= AIM OF THE EXERCISE =
Below are some records; output exactly the lines from the line with "wrist: (112, 206)" to the line with "middle dip: (781, 258)", both ends kept, and nothing more.

= INFORMATION PROVIDED =
▽

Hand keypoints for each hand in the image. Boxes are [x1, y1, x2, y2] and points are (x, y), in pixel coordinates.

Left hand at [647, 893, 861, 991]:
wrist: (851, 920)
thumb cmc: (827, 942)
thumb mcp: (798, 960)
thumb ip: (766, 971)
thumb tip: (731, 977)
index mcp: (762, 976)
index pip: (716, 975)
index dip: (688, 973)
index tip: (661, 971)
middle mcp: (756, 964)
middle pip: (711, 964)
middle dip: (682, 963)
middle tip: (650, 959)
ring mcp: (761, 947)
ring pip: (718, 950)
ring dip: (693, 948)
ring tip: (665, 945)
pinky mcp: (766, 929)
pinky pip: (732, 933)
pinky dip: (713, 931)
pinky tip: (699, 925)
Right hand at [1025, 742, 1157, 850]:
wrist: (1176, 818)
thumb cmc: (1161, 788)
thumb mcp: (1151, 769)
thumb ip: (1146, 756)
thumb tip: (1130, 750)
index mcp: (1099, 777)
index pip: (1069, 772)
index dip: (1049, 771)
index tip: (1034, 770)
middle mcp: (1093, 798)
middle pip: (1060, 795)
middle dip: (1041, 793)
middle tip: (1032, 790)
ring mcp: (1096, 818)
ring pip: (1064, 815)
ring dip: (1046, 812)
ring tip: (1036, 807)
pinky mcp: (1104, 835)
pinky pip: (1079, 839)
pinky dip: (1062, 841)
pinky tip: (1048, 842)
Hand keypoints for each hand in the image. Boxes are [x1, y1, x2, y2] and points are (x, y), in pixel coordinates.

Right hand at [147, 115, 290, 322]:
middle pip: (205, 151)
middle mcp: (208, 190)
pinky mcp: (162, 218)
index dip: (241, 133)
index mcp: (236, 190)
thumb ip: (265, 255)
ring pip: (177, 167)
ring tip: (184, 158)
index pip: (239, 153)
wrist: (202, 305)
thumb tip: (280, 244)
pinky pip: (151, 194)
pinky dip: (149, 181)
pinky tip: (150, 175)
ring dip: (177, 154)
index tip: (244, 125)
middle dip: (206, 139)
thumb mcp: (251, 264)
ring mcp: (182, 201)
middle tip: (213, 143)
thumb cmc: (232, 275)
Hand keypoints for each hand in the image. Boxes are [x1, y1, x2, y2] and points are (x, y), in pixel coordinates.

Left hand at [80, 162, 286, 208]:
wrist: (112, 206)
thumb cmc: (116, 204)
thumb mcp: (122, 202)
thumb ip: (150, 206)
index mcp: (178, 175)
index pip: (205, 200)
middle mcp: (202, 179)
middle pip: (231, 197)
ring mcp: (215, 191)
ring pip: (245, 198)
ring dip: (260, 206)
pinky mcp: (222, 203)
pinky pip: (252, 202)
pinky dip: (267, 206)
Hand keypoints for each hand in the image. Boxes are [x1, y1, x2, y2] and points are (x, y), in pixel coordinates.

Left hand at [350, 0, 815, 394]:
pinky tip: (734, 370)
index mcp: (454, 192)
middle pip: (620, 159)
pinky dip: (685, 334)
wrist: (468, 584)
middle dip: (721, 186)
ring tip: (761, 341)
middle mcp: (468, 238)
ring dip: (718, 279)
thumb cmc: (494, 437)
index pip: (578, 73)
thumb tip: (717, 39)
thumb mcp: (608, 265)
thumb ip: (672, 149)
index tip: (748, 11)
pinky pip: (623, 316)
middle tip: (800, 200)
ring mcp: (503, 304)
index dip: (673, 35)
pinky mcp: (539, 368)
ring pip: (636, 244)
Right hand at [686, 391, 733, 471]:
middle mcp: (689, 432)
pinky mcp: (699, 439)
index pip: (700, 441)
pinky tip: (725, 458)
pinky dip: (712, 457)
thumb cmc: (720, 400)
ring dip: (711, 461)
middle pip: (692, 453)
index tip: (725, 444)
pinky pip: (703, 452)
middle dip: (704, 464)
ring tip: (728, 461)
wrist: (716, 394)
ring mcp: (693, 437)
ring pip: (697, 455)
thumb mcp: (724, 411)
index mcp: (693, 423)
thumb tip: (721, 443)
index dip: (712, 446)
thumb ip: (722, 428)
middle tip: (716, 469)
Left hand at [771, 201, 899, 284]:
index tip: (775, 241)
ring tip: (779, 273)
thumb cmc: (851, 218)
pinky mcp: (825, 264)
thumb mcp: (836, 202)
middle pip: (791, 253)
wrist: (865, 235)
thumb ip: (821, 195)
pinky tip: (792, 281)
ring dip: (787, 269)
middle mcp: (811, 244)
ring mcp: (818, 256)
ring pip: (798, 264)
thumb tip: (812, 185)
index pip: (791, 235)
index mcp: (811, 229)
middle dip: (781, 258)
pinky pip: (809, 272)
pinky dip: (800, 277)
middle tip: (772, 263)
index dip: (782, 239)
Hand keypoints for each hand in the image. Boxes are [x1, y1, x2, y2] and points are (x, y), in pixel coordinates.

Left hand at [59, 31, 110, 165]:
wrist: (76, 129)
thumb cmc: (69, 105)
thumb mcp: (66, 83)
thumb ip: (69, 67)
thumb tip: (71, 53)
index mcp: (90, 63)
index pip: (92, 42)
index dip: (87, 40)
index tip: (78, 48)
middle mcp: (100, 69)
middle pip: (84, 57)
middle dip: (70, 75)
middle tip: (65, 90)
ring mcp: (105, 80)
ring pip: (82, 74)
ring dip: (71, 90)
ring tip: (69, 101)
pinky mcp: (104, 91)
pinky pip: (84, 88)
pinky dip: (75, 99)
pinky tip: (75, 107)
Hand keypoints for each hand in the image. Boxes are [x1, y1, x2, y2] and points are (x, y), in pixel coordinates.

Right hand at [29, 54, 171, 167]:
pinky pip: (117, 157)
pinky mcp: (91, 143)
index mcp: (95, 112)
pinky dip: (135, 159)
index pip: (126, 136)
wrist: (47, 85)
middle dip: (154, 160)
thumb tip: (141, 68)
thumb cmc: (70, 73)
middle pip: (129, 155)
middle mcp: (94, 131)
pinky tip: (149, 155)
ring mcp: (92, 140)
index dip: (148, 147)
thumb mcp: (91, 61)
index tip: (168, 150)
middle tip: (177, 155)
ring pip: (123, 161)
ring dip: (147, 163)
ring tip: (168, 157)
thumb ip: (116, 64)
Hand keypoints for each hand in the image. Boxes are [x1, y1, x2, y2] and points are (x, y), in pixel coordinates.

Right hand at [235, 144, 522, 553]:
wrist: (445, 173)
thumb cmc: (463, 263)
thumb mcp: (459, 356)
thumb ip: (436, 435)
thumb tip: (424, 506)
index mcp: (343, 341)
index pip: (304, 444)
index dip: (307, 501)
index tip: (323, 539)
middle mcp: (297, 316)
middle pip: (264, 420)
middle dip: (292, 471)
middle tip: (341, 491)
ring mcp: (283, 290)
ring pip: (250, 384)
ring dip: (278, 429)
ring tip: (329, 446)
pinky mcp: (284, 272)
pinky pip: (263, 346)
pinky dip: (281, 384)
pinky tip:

△

= REPLY =
wrist: (112, 206)
thumb cmc: (116, 204)
thumb mcp: (122, 202)
thumb ip: (150, 206)
index mcp: (178, 175)
index pip: (205, 200)
middle mcp: (202, 179)
middle pip: (231, 197)
ring mcp: (215, 191)
ring pip: (245, 198)
ring dip: (260, 206)
pinky mcp: (222, 203)
pinky pip: (252, 202)
pinky dip: (267, 206)
Hand keypoints for each hand in the image. Boxes are [x1, y1, x2, y2] and points are (x, y), in pixel coordinates.

Left hand at [350, 0, 815, 394]:
pinky tip: (734, 370)
index mcp: (454, 192)
middle pip: (620, 159)
pinky dip: (685, 334)
wrist: (468, 584)
middle dip: (721, 186)
ring tip: (761, 341)
middle mcp: (468, 238)
ring dip: (718, 279)
thumb cmc: (494, 437)
index pip: (578, 73)
thumb tip: (717, 39)
thumb mcp: (608, 265)
thumb ip: (672, 149)
index tip: (748, 11)
pinky pip: (623, 316)
middle tip: (800, 200)
ring mcp: (503, 304)
index dip: (673, 35)
pinky mcp: (539, 368)
ring pip: (636, 244)
Right hand at [686, 391, 733, 471]:
middle mcp: (689, 432)
pinky mcp: (699, 439)
index pip: (700, 441)
pinky tip: (725, 458)
pinky dip: (712, 457)
thumb cmc: (720, 400)
ring dip: (711, 461)
middle pip: (692, 453)
index tip: (725, 444)
pinky pip: (703, 452)
middle dip: (704, 464)
ring tip: (728, 461)
wrist: (716, 394)
ring mcp: (693, 437)
ring pip: (697, 455)
thumb mcp: (724, 411)
index mcp: (693, 423)
thumb tip: (721, 443)
index dip: (712, 446)
thumb ip: (722, 428)
middle tip: (716, 469)
Left hand at [771, 201, 899, 284]:
index tip: (775, 241)
ring tip: (779, 273)
thumb cmc: (851, 218)
pinky mcp: (825, 264)
thumb mcp: (836, 202)
middle pip: (791, 253)
wrist: (865, 235)
thumb ip: (821, 195)
pinky tip: (792, 281)
ring dip: (787, 269)
middle mcp: (811, 244)
ring mcp: (818, 256)
ring pip: (798, 264)
thumb tip: (812, 185)
index pip: (791, 235)
index mcp: (811, 229)
middle dip: (781, 258)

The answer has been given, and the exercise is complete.